I'd say the economy is in classic recovery mode, and deflation is history. This is reason for great cheer, even if Obama's $3.8 trillion budget proposal is an abomination. More on that later.

6 comments:

brodero said...

The 12 month moving average of the new orders to inventories differential is now above +15....
we have always had positive job growth when this differential has entered this territory which has been only three times over the last 40 years....

Benjamin said...

I don't understand the "double dip" crowd. What is the reasoning behind this outlook?

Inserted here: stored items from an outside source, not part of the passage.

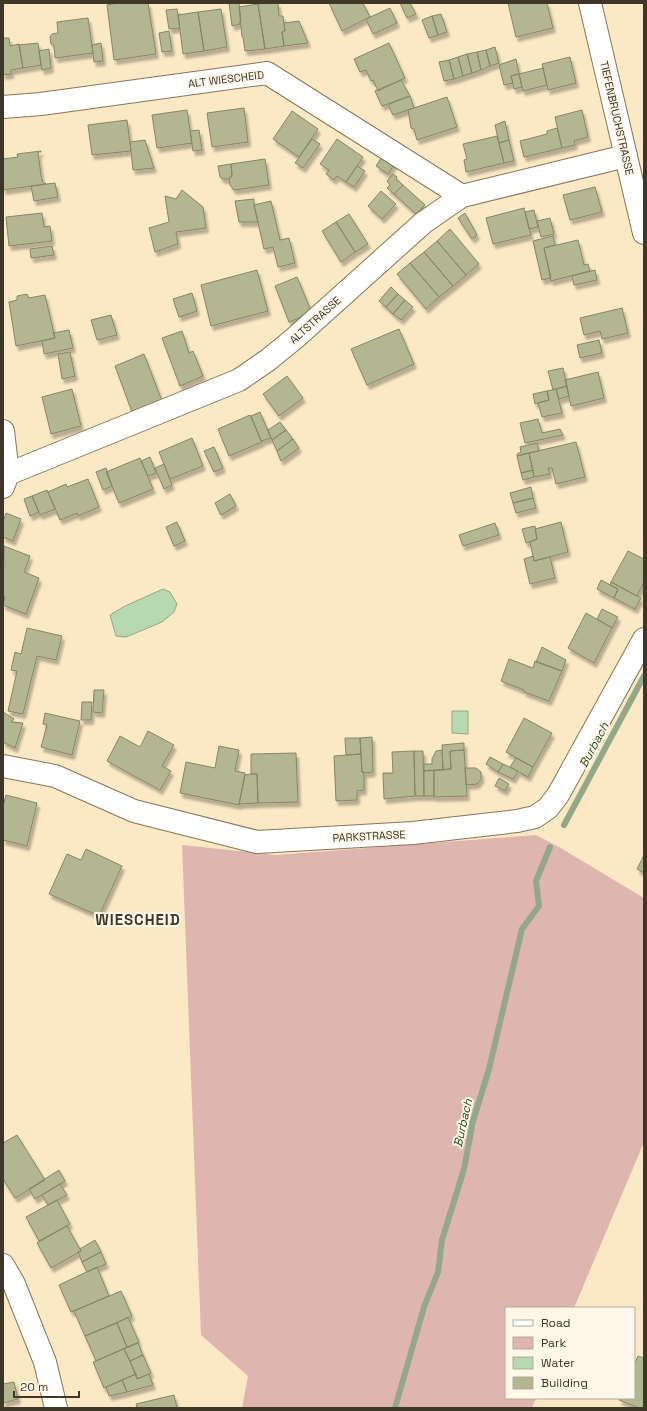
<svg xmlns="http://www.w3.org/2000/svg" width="647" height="1411" font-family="'Space Grotesk',sans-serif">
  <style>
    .green { fill: #dfb5b0 }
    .water { fill: #b7d9b2; stroke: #93a889 }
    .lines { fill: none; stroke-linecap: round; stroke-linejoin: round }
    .stream { stroke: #93a889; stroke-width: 6 }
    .building { fill: #b2b691; stroke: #848765; filter: url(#shadow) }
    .minor-casing { stroke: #867656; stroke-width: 24 }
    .tertiary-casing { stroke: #867656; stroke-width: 24 }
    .minor { stroke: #fff; stroke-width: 22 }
    .tertiary { stroke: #fff; stroke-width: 22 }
    .labels { text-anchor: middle; stroke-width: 4; stroke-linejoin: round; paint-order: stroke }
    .street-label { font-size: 11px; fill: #3e3729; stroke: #fff8ea }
    .water-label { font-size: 12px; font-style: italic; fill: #204d19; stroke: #fff8ea }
    .district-label { font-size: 15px; font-weight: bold; letter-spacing: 1px; fill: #3e3729; stroke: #fff8ea }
  </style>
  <defs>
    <filter id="shadow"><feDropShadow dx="2.5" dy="4.5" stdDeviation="1" flood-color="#0004"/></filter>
  </defs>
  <rect width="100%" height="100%" fill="#fbe9c6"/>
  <path class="green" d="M536,835L559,847L644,898V1142L574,1308H506V1398H536L532,1408H242L248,1376L201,1335L182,845L276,855Z"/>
  <path class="water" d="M163,589L170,592L177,604L174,612L162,622L126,637L116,636L110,615L125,606Z
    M452,711H468V734L452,733Z"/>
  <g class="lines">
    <path class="stream" d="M564,825L644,676
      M395,1408L424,1307L438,1272L442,1240L464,1169L473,1121L489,1069L522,929L539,906L536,881L550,847"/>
  </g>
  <path class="building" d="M117,3H148L156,54L114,60L107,5Z
    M229,3H239L241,21H240V24L232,26Z
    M266,3H278L279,16H283L285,31L282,32L284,46L265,49L258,4Z
    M329,3H363L370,17L342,31Z
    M400,3H410L416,14L407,18Z
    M508,3H547L553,28L516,37Z
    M258,4L265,49L245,51L243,37H242L239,7Z
    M390,8L397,23L373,34L366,19Z
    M177,9L180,28L169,29L166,10Z
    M221,9L227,47L204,51L198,12Z
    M198,12L204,51L183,54L178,15Z
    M441,14L447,32L438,35L432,16Z
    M432,16L438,35L429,38L422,20Z
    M88,18L93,53L55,58L54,46L51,44L50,37L52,34L58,33L57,22Z
    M299,21L308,43L284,46L282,32L285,31L284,23Z
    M169,31L172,51L162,52L159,33Z
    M3,38H9L10,46L19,44L23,68L11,70V74L3,75Z
    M38,43L41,65L23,68L19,45Z
    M101,43L103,61L94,62L92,45Z
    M389,43L405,78L378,91L373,80L371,81L366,70L360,72L354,59Z
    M495,47L499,63L490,66L486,50Z
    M49,49L51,68L42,70L39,51Z
    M486,50L490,66L481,70L477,52Z
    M477,52L481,70L472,73L467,54Z
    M467,54L472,73L463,76L458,57Z
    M458,57L463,76L454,79L449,60Z
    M570,57L576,83L548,90L542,64Z
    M516,59L519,74L511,76L513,83L504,85L499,65Z
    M449,60L454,79L444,81L439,62Z
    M543,68L547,85L523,91L519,74Z
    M519,74L522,87L514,89L511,76Z
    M401,80L410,96L382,106L375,91Z
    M410,96L414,108L393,115L389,107V104Z
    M447,97L457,127L417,140L414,129L411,128L408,110Z
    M244,108L248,142L212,147L207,113Z
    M187,110L192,143L157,148L152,115Z
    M582,110L588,137L574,141L575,145L562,148L555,117Z
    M292,111L318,129L299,157L273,139Z
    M127,120L131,151L92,155L88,125Z
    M505,121L509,140L499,143L495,125Z
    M557,128L562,148L524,157L520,141L547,134V131Z
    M199,130L202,150L193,151L190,131Z
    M497,136L504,163L466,172L464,160L467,159L463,144Z
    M312,139L320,144L303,168L295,163Z
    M337,139L363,157L346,182L337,176L334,180L326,174L329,170L320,164Z
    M145,140L154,168L133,170L130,142Z
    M509,140L514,161L504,163L499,143Z
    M41,151V152H38L41,175L43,183H45L46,184L3,190V159L18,157L17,154Z
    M383,155L395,163L388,174L376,166Z
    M265,159L269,185L234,190L230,185L229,179L232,175L231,164Z
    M231,164L232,175L229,179H223L220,177L218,166Z
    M357,166L365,171L354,187L346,182Z
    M393,174L397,177L396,179L403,185L394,194L387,188L390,185L387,181Z
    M55,183L58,197L34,201L31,186Z
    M403,185L425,205L416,214L394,194Z
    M595,187L602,212L570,220L563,195Z
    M182,190L203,207L206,228L176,232L178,244L155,252L149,228L169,222L165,196L176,199Z
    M381,191L396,204L382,219L368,206Z
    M254,199V205L258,222H239L235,201Z
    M271,201L280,240L289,238L295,263L278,267L273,247L264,249L254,205Z
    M524,208L531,235L493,244L486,218Z
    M534,210L538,227L529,229L525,212Z
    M42,213L44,227L50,226L52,241L9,246L6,217Z
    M465,213L477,235L472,239L458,218Z
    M349,214L368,244L355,252L336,222Z
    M550,218L554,234L541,237L537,221Z
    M336,222L355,252L341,262L322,231Z
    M450,229L479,264L466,275L437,241Z
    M553,236L555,245L544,248L551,278L542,280L533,241Z
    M578,240L584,265L588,264L590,271L551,281L544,248Z
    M437,241L466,275L453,286L424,252Z
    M52,246L54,255L31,258L30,249Z
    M424,252L453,286L439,297L410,263Z
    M410,263L439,297L426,309L397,274Z
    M257,270L268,311L211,326L201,285Z
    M595,270L597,280L574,285L572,276Z
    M297,277L312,313L289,322L275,286Z
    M391,287L398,294L386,307L379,301Z
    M192,293L197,311L179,317L173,299Z
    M27,294L29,298L45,295L55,338L16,346L9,302L17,300V296Z
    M398,294L405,300L393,314L386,307Z
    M405,300L413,307L401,320L393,314Z
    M622,308L628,333L602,339L600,331L584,335L580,318Z
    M111,315L117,335L97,340L91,320Z
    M399,329L414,364L367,385L351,349Z
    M69,330L73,348L44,354L42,341L55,338L53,333Z
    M182,331L189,353L193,351L203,376L180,386L162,338Z
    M599,340L602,353L580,358L577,345Z
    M70,352L75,376L62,379L58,354Z
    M144,354L162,401L132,412L115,366Z
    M563,368L567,386L553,390L548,371Z
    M598,372L604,398L571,406L565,380Z
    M287,376L303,398L279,416L263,394Z
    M567,386L569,396L559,399L556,389Z
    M72,389L81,426L51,434L42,397Z
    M556,389L562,413L542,417L538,403L549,400L547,391Z
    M547,391L549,400L535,404L533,394Z
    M260,412L271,438L261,441L251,416Z
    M250,415L262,442L229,456L218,429Z
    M538,419L542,433L560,429L563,435L525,443L520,423Z
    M280,422L286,430L272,440L268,430Z
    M286,430L293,439L277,451L272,440Z
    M192,438L203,466L170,479L159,452Z
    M293,439L299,448L281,461L277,451Z
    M576,442L585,477L556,484L552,468H548L550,474L534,477L529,453Z
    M537,443L539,451L517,456V454L521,452L520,447Z
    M214,447L223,468L214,472L204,451Z
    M529,453L533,470L521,473L517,456Z
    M150,457L156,473L148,476L141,461Z
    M140,458L153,489L119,503L106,472Z
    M164,464L172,485L164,489L155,468Z
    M106,468L112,486L103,490L96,472Z
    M533,470L534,477L523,480L521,473Z
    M88,479L99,507L78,516L77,513L60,520L48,492L66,484L67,487Z
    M531,487L533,498L513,503L510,493Z
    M47,490L55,509L40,515L32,496Z
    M230,494L236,506L221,515L215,503Z
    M32,496L39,512L30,516L24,499Z
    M533,498L536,508L516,513L513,503Z
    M6,513L21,519L13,541L3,537V522Z
    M177,522L185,541L174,546L166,527Z
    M561,522L568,552L534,561L530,542L537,539L535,529Z
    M495,523L499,535L463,546L459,535Z
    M535,526L537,539L526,543L522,529Z
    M4,546L30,556L24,572L39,578L26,614L3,605L5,597H3Z
    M628,551L644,559V582L637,596L611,582Z
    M533,556L534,561L550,557L555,578L530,584L524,559Z
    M601,580L618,589L614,598L597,589Z
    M611,582L641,598L635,609L614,598L618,589L610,585Z
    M602,609L618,617L612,628L597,619Z
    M586,613L612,628L594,663L568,648Z
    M27,628L62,636L56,660L37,656L23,714L8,711L17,671L11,670L15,652L21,654Z
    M542,647L566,660L562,671L536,662Z
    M509,659L533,668L535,661L562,671L549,701L524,692V690L501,681Z
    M94,690H104L102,713L93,712Z
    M82,702H92L91,720H81Z
    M3,712L14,719L11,722L23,723L15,748L3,742Z
    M45,713L80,721L72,755L41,747L47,725L43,724Z
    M524,718L552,733L533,767L506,752Z
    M148,731L174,745L162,766L171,771L160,790L107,761L120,736L140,747Z
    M372,737L373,772L364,773L362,772L360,738Z
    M345,738H360L361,754L346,755Z
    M464,743V750L450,751L451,769L443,770L442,745Z
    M219,746L239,750L235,771L245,773L239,805L180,793L186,762L215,768Z
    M442,750L443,770L424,771V764H432V759L436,751Z
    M464,750L467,796L434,797V770L451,769L450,751Z
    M414,751H423L424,796H415Z
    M414,751L415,796L384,799L383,773H393L392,752Z
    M296,753L298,802L258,803L257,774H251V754Z
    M361,754L362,772H364V790L357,791V800L336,801L334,756Z
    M490,757L503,764L498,772L486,764Z
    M516,758L533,767L528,777L510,767Z
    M503,764L518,771L513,779L498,772Z
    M465,768H476L481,772V779L477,784L466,785Z
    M434,770V796H424V771Z
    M251,774H257L258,803L239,804L245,775Z
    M499,778L509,784L505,791L495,786Z
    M6,795L37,803L27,846L3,840V806Z
    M86,849L122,866L99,916L49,894L67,854L81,860Z
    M644,855V873L637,869Z
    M17,1135L45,1180L15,1198L3,1179V1143Z
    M59,1170L65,1181L35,1199L29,1189Z
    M60,1184L67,1195L48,1205L42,1195Z
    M57,1200L70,1224L39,1241L26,1217Z
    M67,1226L81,1251L51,1268L37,1243Z
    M95,1240L101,1252L82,1262L78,1252L81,1251L80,1249Z
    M101,1252L106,1264L87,1272L82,1262Z
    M97,1267L109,1296L71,1312L59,1285Z
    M121,1291L132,1316L85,1336L74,1311Z
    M128,1317L139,1342L127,1347L117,1323Z
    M117,1323L127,1347L96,1361L85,1336Z
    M138,1343L143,1355L130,1361L124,1349Z
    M124,1349L136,1374L104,1388L93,1362Z
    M143,1355L151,1373L137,1379L130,1361Z
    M638,1356L644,1358V1408H639L619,1400L620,1398H634V1365Z
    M136,1374L137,1379L149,1374L153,1385L127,1392L122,1380Z
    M122,1380L127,1392L109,1396L106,1387Z
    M14,1382L18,1399L3,1403V1384Z
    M174,1395L177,1408H137L136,1404Z"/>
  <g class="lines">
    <g class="minor-casing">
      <path id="minor" d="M3,107L41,104L267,73L462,196
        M3,431L8,474L3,487
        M8,474L239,380L268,360L295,338L423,223L462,196L626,156
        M3,766L55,776L134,811L257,842L413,833L517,821L535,817L548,808L558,795L644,639
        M3,1265L14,1284L45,1362L56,1408"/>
    </g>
    <g class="tertiary-casing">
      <path id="tertiary" d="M590,3L644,233"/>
    </g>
    <use href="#minor" class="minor"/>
    <use href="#tertiary" class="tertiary"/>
  </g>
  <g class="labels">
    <g class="street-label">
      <text transform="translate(226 79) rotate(-7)" y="4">ALT WIESCHEID</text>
      <text transform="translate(617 118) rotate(77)" y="4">TIEFENBRUCHSTRASSE</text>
      <text transform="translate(315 320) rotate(-42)" y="4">ALTSTRASSE</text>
      <text transform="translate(369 836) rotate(-3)" y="4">PARKSTRASSE</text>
    </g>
    <g class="water-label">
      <text transform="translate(594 745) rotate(-62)" y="4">Burbach</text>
      <text transform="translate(463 1123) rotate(-77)" y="4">Burbach</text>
    </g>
    <g class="district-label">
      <text x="138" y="925">WIESCHEID</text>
    </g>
  </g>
  <rect width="647" height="1411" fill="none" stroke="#3e3729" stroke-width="8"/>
  <rect x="505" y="1307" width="130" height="92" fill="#fff8ea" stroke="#b2ab9d"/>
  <rect x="513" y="1320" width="20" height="6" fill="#ffffff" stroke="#b2ab9d"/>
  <text x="541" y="1327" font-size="12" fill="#3e3729">Road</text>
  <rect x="513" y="1337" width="20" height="12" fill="#dfb5b0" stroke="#b2ab9d"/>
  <text x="541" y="1347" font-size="12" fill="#3e3729">Park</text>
  <rect x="513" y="1357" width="20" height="12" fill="#b7d9b2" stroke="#b2ab9d"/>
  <text x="541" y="1367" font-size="12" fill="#3e3729">Water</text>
  <rect x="513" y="1377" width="20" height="12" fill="#b2b691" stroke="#b2ab9d"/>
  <text x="541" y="1387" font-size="12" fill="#3e3729">Building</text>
  <path d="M14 1391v6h65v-6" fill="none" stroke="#3e3729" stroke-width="2"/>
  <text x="20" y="1391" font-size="12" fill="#3e3729" stroke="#fff8ea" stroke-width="3" paint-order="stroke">20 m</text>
</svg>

Seems like we are recovering from a near collapse. What is similar today to the last double dip, back in the early 1980s?

brodero said...

Since the double dip in the early 80's had an inverted yield curve my
guess is the double dip crowd is putting its cards on a drop in demand brought on by a lack of job growth.....

Scott Grannis said...

There were a lot of things going on the the 80-82 period. Very tight monetary policy that started in late 79, then Carter's credit controls that tripped up the economy in 80, then Reagan's decision to phase in tax cuts in 81 (which was later reversed).

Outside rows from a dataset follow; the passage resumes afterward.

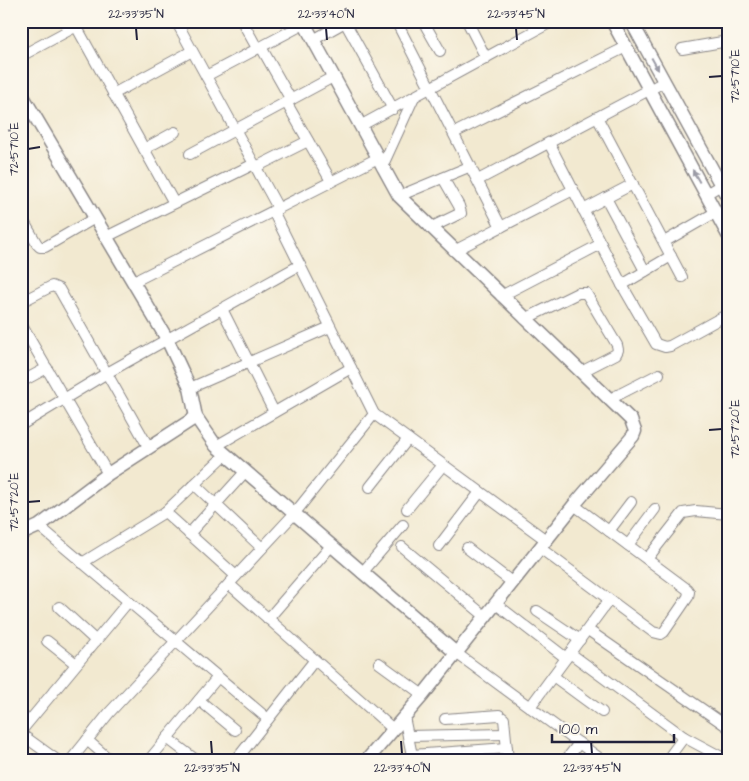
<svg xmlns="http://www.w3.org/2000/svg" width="749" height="781" font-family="'Architects Daughter',sans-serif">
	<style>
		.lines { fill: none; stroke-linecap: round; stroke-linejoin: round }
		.minor-casing { stroke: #8a8686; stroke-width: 12 }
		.tertiary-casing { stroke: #8a8686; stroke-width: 15 }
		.minor { stroke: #fff; stroke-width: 10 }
		.tertiary { stroke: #fff; stroke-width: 12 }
		.oneway { fill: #9c9ca7 }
		.ticks { fill: none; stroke: #22223b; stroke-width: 2 }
		.neatline { fill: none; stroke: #22223b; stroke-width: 2 }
		.ticks-label { font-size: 12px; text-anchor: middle; fill: #22223b }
	</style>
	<rect width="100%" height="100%" fill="#fbf7ec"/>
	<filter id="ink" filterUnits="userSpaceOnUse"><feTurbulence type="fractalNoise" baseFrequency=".02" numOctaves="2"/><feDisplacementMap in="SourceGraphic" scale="10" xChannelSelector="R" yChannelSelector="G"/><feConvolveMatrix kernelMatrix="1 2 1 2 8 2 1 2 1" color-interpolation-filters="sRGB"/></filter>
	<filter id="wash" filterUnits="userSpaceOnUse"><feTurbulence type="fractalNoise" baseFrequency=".0096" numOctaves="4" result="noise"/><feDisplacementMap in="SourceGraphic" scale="20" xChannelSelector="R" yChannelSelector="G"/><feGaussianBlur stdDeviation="1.12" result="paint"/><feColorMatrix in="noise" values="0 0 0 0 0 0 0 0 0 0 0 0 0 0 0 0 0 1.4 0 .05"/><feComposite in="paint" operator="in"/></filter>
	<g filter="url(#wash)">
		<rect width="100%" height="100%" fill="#f2e9d0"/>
	</g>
	<g filter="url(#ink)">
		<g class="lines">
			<defs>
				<g id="minor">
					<path d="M176,21L278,208"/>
					<path d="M242,21L257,48"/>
					<path d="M396,21L501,227"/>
					<path d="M423,21L440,51"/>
					<path d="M467,21L486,58"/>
					<path d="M345,22L393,109"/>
					<path d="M76,26L174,203"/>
					<path d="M313,40L347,21"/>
					<path d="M261,47L291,100"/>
					<path d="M682,49L728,41"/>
					<path d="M21,56L86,21"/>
					<path d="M206,76L304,24"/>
					<path d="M113,94L192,51"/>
					<path d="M286,102L331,181"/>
					<path d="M597,117L682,277"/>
					<path d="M360,126L553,21"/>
					<path d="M454,133L626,47"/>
					<path d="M549,143L622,285L656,344L665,347L670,346L728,314"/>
					<path d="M144,149L175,132"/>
					<path d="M190,154L333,77"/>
					<path d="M256,167L308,141"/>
					<path d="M382,167L414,97"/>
					<path d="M478,180L664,82"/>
					<path d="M706,194L721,185L728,184"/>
					<path d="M399,196L471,166"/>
					<path d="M606,198L645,271"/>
					<path d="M583,210L633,184"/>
					<path d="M273,211L374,414L546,540"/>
					<path d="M21,217L37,244L40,247H45L95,218"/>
					<path d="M430,228L461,213L459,206L443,178"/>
					<path d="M106,237L254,164"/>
					<path d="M664,242L716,212"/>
					<path d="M454,251L573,190"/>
					<path d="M133,282L378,158"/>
					<path d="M622,285L671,256"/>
					<path d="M501,296L601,244"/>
					<path d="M21,302L52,286L59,289L149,448"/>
					<path d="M222,309L274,412"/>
					<path d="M525,319L578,293H586L617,345L618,350L616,354L581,372"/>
					<path d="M21,324L108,474"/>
					<path d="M21,382L47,368"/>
					<path d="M190,388L330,327"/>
					<path d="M610,399L659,374"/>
					<path d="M21,425L107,373L300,265"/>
					<path d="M216,446L351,368"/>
					<path d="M195,485L262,548"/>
					<path d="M370,487L408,439"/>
					<path d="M407,509L443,465"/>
					<path d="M165,512L236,576"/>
					<path d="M39,526L268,719"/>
					<path d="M609,531L631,502"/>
					<path d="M189,534L245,472"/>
					<path d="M628,545L655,509"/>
					<path d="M439,546L480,492"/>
					<path d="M402,547L486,617"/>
					<path d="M467,548L513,583"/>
					<path d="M540,548L653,632L661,634L664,632L688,597L689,592L687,589L574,505"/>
					<path d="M647,559L683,513L696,511L728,514"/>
					<path d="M82,563L165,512L225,455"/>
					<path d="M362,573L403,525"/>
					<path d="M229,584L393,729"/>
					<path d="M496,604L566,658"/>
					<path d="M59,607L96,641"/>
					<path d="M537,611L580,640"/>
					<path d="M268,619L331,546"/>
					<path d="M588,630L728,727"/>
					<path d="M47,641L76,664"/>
					<path d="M456,653L602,760"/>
					<path d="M570,653L684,737L727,760"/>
					<path d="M379,663L423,695"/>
					<path d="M553,676L602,712"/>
					<path d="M199,700L235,730"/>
					<path d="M530,707L609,600"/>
					<path d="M404,717L413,760"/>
					<path d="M445,719L499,715L504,719L508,760"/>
					<path d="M21,731L128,602"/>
					<path d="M21,734L57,760"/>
					<path d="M408,736L505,734"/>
					<path d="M167,738L196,760"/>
					<path d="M87,740L110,760"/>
					<path d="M412,755L507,748"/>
					<path d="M71,760L109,713L294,514L374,414"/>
					<path d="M149,760L218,677"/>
					<path d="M236,760L314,661"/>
					<path d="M566,760L579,743"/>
					<path d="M667,760L684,737"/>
				</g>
				<g id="tertiary">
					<path d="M303,21L399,196L631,420L635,431L633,436L574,505L423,695L367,760"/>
					<path d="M612,21L728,235"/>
					<path d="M631,21L728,198"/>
					<path d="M21,93L167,339L190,388L196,417L216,446L456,653"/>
					<path d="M21,534L39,526L108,474L196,417"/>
				</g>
			</defs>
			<use href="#minor" class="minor-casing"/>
			<use href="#tertiary" class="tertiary-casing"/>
			<use href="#minor" class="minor"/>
			<use href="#tertiary" class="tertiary"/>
		</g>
		<defs><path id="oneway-solid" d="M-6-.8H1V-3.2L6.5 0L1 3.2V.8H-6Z" transform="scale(1.25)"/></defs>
		<g class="oneway">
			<use href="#oneway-solid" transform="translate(655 64) rotate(61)"/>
			<use href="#oneway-solid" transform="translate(696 176) rotate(-119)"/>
		</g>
	</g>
	<path class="ticks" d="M136,28L137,40M326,28L327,40M516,28L517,40M709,77L722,76M28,149L40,147M709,430L722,429M28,502L40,501M211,741L212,754M401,741L402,754M591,741L592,754"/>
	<rect width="749" height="781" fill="none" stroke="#fbf7ec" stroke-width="55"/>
	<path d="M552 734v8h122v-8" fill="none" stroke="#22223b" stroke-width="2.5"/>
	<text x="559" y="734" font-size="15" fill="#22223b" stroke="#fbf7ec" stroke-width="4" paint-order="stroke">100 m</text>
	<rect x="28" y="28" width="694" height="726" class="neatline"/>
	<g class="ticks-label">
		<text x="136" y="18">22°33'35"N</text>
		<text x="326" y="18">22°33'40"N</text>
		<text x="516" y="18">22°33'45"N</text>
		<text transform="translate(735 76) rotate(-90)" y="4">72°57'10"E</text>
		<text transform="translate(14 149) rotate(-90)" y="4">72°57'10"E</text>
		<text transform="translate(735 429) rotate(-90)" y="4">72°57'20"E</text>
		<text transform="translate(14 502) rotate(-90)" y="4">72°57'20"E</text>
		<text x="212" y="772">22°33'35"N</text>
		<text x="402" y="772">22°33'40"N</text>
		<text x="592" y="772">22°33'45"N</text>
	</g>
</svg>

One thing that might justify a double dip scenario is a big increase in taxes early next year. Already the prospect of higher taxes is helping the economy this year since people are accelerating income and the realization of gains. That "borrows" growth from next year.

I will be very surprised, nevertheless, if job growth doesn't show up pretty soon. With everything else on the mend, businesses will soon have no choice but to start hiring. Jobs come after growth starts.

Benjamin said...

Would be nice to see job growth in USA.
BTW, China is getting huge construction contracts from Saudi Arabia, reported today
China's economy growing like gangbusters, and global growth looks good.
We have entered a new phase--solid global GDP growth, independent of US growth.
Hopefully, a strong global GDP can help the USA, although I think all we export is debt.

Charles said...

There are several recessions going on simultaneously: construction, the effect of reduced wealth on consumption and inventory adjustment. Inventory adjustment is complete. Construction will not recover for five years. Consumption will remain depressed until savings are rebuilt. Micro-economic policy and uncertainty is very negative for investment so it will take much longer for consumption to recover fully. We should see a few quarters of rapid growth followed by a slowdown with unemployment stabilizing at very high levels.

A double dip is unlikely because the economy has had plenty of time to adjust to the fallout (past present and future) from the financial panic and the housing collapse.

Nothing would help the economy back to full employment more than a reversal of the Democrats micro-economic policies and an long range plan to decrease the burden of the public sector on the economy.